Two caveats that apply regardless of style:

  1. vi.mock() can’t stub Converse internals. Tests import the prebuilt dist/converse.js bundle, where every internal module is inlined. There’s no separate module path for vi.mock to intercept. Stub at runtime instead: vi.spyOn(converse.env.X, …), vi.spyOn(SomeClass.prototype, …), or vi.stubGlobal('Notification', …).
  2. No .concurrent. The suite relies on serial execution and shared browser state (fileParallelism: false, isolate: false), so describe.concurrent/test.concurrent would break the cumulative IndexedDB/localStorage assumptions.

Converse has a separate test suite in src/headless/tests/ for core XMPP functionality that doesn’t require UI components:

Terminal window
npm run test:headless # Run headless tests (headless Chromium)
npm run test:headless:browser # Run headless tests in a visible Chrome window

These run as a separate Vitest project (headless) defined in the root vitest.config.js, rooted at src/headless/ and importing the prebuilt src/headless/dist/converse-headless.js bundle.

Which suite to run? Tests for plugins under src/headless/ (e.g. smacks, roster, status, presence) live in the headless suite and will not be picked up by npm test. Use npm run test:headless when working in that area. npm test only covers the UI plugins under src/plugins/.
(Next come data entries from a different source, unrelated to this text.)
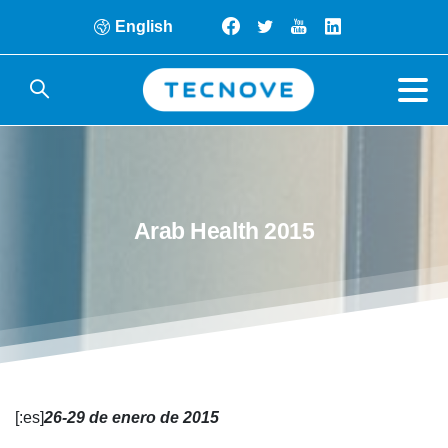
English
Arab
Health
2015
[:es]
26-29 de enero de 2015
For better debugging, you can:

  1. Use npm run test:browser to run tests in a visible Chrome window, then open the browser’s devtools on the Vitest page
  2. Pass a file path to narrow the run to the failing spec (see above)
  3. Add debugger; statements in your test code (they pause when devtools is open)
  4. Use console.log() statements to inspect values
  5. Set loglevel: 'debug' in test configurations for verbose XMPP stanza logging

Tests follow this pattern:

/*global mock, converse */
const { api } = converse;
const u = converse.env.utils;
describe('My Feature', function () {
it(
'does something',
mock.initConverse(['chatBoxesFetched'], { view_mode: 'fullscreen' }, async function (_converse) {
// Test implementation
}),
);
});

The mock.initConverse helper sets up a test environment with specific configuration and waits for certain promises to resolve before running the test.